DAFTAR TUGAS:
a - Jawab pertanyaan berikut berdasarkan teks tentang investasi dalam perspektif Islam:
(i) Apa arti kata ististmar menurut teks?
(ii) Dari mana sumber ekonomi Islam menurut teks?
(iii) Surah dan ayat mana yang dikutip dalam teks?
b - Tuliskan kembali baris-baris pada catatan, dari baris yang memuat "单位内部就不能网上提交视为签字吗 ...</blockquote>" sampai baris yang memuat "BitwiseOrExampieOI.htm", kedua baris itu termasuk.

TEKS SUMBER:
Rabu, 15 Juli 2009

Investasi dalam Perspektif Islam


Ististmar, berarti investasi, berasal dari kata ististmar yang artinya menjadikan berbuah (berkembang) dan bertambah jumlahnya. Ististmar artinya menjadikan harta berubah (berkembang) dan bertambah jumlahnya. Ististmar islami merupakan satu kegiatan yang sangat positif yang harus dilakukan oleh manusia dan harus dilandasi syariah Islam. Karena itu pula maka ia harus mampu menyelaraskan posisinya sebagai lahan yang akan menerapkan prinsip-prinsip dan tujuan disyariatkannya ekonomi Islam.
Setiap pengambilan keputusan dari kegiatan investasi (islami) harus selaras dengan sistem ekonomi Islam dan harus memperhatikan skala prioritas yang sedang dihadapi oleh umat dewasa ini. Ekonomi Islam yang bersumber pada Al Quran dan As Sunnah ini harus mampu menangkal dan menghapuskan segala bentuk kemudlaratan dan harus mampu pula menciptakan kemashlahatan bagi ummat ini. Karena memang demikianlah tujuan Allah swt. menurunkan hukum syariat ini. Kemashlahatan itu ada yang sifatnya dharuriyah,, hajiyah atau tahsiniyah. Allah swt. berfirman di dalam surah Thahaa ayat 1-3: “Thahaa. Tidaklah kami turunkan Al Quran kepada engkau supaya engkau menjadi susah, melainkan jadi peringatan bagi orang yang takut.”

CUPLIKAN DATA:
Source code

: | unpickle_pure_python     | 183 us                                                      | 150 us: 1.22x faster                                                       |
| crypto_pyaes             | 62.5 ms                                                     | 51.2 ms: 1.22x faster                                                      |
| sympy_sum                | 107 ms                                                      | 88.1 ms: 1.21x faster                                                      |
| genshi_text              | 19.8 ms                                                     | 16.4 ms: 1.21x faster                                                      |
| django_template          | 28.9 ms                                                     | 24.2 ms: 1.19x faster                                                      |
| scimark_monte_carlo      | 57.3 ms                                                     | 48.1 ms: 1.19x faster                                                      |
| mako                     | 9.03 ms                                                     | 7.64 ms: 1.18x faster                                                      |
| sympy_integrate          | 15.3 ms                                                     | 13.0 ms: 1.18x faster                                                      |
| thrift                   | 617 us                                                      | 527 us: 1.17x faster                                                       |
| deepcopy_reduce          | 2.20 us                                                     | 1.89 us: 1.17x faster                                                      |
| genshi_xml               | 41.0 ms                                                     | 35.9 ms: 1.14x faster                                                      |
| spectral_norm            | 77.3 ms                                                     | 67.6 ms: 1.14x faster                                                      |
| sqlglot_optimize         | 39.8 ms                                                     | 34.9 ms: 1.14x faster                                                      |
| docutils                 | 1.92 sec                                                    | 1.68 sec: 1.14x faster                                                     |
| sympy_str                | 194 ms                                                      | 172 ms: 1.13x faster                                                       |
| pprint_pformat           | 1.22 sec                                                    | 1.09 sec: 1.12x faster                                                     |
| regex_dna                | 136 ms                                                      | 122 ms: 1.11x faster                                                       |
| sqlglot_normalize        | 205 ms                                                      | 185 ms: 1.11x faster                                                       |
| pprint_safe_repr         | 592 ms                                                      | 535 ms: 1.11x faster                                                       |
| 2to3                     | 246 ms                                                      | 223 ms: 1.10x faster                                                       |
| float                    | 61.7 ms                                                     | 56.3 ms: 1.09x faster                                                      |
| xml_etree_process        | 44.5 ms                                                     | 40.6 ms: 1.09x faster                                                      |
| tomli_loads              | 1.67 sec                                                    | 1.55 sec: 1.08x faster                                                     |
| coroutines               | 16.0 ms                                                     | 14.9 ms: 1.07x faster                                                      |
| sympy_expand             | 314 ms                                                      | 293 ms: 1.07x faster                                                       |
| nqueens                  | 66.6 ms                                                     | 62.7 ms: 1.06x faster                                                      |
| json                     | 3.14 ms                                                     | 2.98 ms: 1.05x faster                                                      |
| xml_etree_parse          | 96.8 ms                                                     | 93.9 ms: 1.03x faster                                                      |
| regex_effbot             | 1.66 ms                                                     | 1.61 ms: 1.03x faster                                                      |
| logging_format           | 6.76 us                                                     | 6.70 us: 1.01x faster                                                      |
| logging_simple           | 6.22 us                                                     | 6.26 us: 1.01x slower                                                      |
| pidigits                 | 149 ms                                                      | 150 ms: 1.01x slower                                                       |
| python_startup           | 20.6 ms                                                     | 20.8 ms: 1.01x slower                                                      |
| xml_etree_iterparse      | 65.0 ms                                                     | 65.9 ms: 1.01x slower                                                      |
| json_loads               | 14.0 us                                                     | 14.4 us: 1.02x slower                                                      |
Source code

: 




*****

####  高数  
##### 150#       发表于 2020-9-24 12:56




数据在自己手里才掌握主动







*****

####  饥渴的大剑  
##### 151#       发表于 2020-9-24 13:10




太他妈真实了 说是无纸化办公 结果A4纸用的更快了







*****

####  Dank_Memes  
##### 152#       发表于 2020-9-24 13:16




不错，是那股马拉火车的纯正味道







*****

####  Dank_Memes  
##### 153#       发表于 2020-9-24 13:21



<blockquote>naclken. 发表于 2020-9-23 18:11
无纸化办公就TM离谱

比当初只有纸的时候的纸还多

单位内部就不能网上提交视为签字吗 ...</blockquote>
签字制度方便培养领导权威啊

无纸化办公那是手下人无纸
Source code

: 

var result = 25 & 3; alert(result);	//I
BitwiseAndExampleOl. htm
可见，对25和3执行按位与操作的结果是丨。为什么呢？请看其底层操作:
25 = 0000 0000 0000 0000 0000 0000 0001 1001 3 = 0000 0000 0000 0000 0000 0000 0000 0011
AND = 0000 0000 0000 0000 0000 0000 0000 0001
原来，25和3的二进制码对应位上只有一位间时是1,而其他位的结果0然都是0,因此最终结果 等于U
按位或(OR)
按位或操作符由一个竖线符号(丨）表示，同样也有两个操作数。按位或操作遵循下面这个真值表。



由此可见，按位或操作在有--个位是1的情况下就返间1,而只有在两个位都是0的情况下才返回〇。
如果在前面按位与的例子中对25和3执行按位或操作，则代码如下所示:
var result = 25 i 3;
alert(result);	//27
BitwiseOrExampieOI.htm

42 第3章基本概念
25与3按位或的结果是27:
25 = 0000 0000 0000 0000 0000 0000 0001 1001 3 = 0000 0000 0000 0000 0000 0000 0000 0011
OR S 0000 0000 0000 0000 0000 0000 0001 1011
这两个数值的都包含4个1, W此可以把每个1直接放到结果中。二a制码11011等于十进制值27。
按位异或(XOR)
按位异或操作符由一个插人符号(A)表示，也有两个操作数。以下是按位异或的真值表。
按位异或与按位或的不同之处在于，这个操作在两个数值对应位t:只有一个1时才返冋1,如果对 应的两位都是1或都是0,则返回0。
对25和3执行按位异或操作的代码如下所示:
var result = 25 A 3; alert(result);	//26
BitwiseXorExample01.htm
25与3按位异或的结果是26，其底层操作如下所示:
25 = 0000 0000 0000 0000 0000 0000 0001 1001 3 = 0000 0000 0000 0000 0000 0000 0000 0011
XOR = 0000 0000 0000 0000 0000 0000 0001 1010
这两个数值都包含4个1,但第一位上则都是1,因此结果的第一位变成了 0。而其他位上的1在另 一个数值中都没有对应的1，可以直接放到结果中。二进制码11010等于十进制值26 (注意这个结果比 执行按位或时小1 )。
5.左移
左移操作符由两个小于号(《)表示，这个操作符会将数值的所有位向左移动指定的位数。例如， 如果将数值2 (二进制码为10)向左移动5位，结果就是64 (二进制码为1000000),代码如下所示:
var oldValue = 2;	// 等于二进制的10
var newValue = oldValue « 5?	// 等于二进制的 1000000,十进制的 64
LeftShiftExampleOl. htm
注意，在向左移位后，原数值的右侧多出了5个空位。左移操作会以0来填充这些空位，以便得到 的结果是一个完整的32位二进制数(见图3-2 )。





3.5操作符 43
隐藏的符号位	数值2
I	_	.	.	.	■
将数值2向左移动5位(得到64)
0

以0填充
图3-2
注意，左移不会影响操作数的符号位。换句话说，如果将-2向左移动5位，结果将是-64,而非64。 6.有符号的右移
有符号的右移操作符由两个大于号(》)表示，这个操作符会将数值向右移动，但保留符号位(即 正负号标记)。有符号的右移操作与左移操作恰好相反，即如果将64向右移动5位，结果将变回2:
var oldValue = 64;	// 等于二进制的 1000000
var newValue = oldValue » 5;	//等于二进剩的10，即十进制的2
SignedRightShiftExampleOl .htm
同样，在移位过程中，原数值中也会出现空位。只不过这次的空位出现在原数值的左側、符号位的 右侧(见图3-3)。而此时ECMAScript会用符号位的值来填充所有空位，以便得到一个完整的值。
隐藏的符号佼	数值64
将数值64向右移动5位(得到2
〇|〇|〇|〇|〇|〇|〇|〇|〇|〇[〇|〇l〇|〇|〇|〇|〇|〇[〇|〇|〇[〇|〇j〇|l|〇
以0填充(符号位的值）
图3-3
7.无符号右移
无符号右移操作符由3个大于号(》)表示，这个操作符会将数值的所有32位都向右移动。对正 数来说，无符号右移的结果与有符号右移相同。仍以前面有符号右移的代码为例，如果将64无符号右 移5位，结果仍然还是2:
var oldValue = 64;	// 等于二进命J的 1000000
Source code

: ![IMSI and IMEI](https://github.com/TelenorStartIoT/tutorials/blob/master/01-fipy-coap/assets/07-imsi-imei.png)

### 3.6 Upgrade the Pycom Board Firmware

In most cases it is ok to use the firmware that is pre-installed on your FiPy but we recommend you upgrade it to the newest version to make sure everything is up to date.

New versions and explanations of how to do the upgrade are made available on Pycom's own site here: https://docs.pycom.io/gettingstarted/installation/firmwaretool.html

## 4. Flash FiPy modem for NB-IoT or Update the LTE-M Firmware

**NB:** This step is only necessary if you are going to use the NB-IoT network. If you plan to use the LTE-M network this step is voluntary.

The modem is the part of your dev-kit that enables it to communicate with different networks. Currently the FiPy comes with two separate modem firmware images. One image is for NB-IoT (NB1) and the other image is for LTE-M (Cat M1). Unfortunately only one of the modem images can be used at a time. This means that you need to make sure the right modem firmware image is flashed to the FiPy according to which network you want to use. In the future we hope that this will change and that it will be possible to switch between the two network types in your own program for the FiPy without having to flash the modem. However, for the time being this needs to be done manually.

JAWABAN BERNOMOR:
a -
(i) Menjadikan berbuah (berkembang) dan bertambah jumlahnya.
(ii) Dari Al Quran dan As Sunnah.
(iii) Surah Thahaa ayat 1-3.

b -
单位内部就不能网上提交视为签字吗 ...</blockquote>
签字制度方便培养领导权威啊

无纸化办公那是手下人无纸
Source code

: 

var result = 25 & 3; alert(result);	//I
BitwiseAndExampleOl. htm
可见，对25和3执行按位与操作的结果是丨。为什么呢？请看其底层操作:
25 = 0000 0000 0000 0000 0000 0000 0001 1001 3 = 0000 0000 0000 0000 0000 0000 0000 0011
AND = 0000 0000 0000 0000 0000 0000 0000 0001
原来，25和3的二进制码对应位上只有一位间时是1,而其他位的结果0然都是0,因此最终结果 等于U
按位或(OR)
按位或操作符由一个竖线符号(丨）表示，同样也有两个操作数。按位或操作遵循下面这个真值表。



由此可见，按位或操作在有--个位是1的情况下就返间1,而只有在两个位都是0的情况下才返回〇。
如果在前面按位与的例子中对25和3执行按位或操作，则代码如下所示:
var result = 25 i 3;
alert(result);	//27
BitwiseOrExampieOI.htm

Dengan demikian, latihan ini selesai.